I hope axilla dissection is on its way out.  There are too many other less invasive ways to determine axilla involvement now...

Member_of_the_Club

I can't remember where I read it initially.  Here's an ACS reference to it:

http://www.cancer.org/cancer/breastcancer/detailedguide/breast-cancer-what-is-breast-cancer 

Member_of_the_Club

Hm . . . why can't I hyper link?

apple

maybe, to  hyperlink within forum you have to use the little chain next to the clipboard with a T.

  sometimes you can link by simply hitting return after copying the link and it turns purple but in the forum you have to use the chain i think.  let me see if that works.

http://www.cancer.org/cancer/breastcancer/detailedguide/breast-cancer-what-is-breast-cancer

msippiqueen

http://www.molecular-cancer.com/content/7/1/23



This is one of the first few google hits that inform us breast cancer spreads primarily through the lymphatic system.



Please WOM, reconsider treatment from an oncologist.

TonLee

Yeah I get a lot of hits about it spreading through the lymphs as ONE of two ways it spreads...

"Metastasis means the spread of cancer. Cancer cells can break away from a primary tumor and enter the bloodstream or lymphatic system (the system that produces, stores, and carries the cells that fight infections). That is how cancer cells spread to other parts of the body."

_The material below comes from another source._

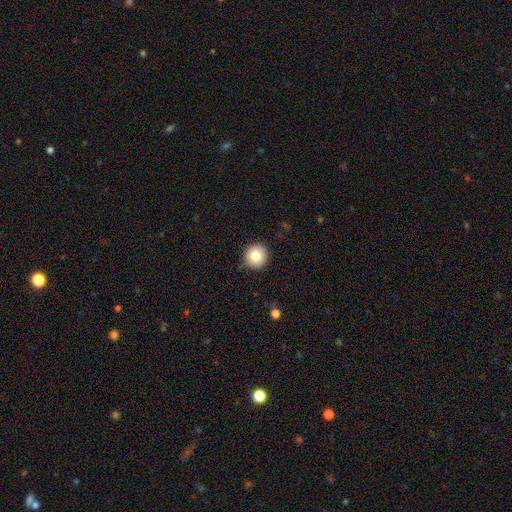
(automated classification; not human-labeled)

http://www.cancer.gov/cancertopics/factsheet/Sites-Types/metastatic

So yeah, the train and bus scenario...

1Athena1

Yes - and excellent analogy, BTW. I'm sure there's air transportation too but it hasn't been discovered. Until then, the blind leading the blind.

dogsandjogs

When I had my first breast cancer 28 years I was told I would get a blood test on an annual basis. The surgeon explained that everyone has embryonic cancer cells in their blood and the danger signal is if they increase suddenly. No way of knowing where the cancer is, but it is somewhere and tests need to be done. I never had an increase of the cells and discontinued the blood test (it was very expensive) after 10 years.  But I did continue having annual mammograms although both breast lumps were missed by the mammograms!!

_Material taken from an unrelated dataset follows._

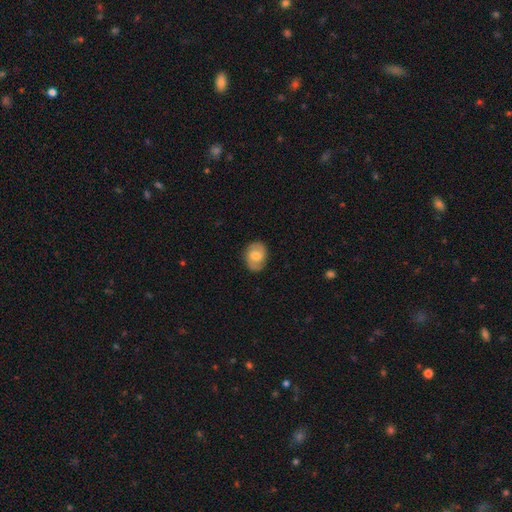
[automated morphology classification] This appears to be a featured or disk galaxy (53%) with no bar (49%), spiral arms (85%) and a moderate central bulge (60%). Merging: none (81%).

I then got a new cancer in the other breast in November.  Since I'm now 75 I've decided to skip radiation (the onc said it was up to me) but will be taking Aromasin.

orange1

Her2+ BC is especially prone to spreading w/o hitting the lymph nodes first.  25% of node negative, < 1 cm Her2+ BC recurrs if not treated beyond surgery (and rads if lumpectomy), Most of the time as metastatic.  That's why many of us early stage, Her2+ are so terrified.

3jaysmom

i may not agree with a lot of the backbiting/ bed spirited posts here, but i will agree that (A) it Does take a lot of dedication to do alternatives. i did conventional, cause i was her=2nue, and my case was REALLY agressive! then, i've had to do alternatives, my body not agreeing to any of the AL therapy. BUT, i have had real problems.. my ins covers NONE of the supp;lements, NOR the DRS. who do the alternatives. the tests they do before they'll even see you is over $1,000.00 before the dr. will even discuss whether he'll take your case, or not.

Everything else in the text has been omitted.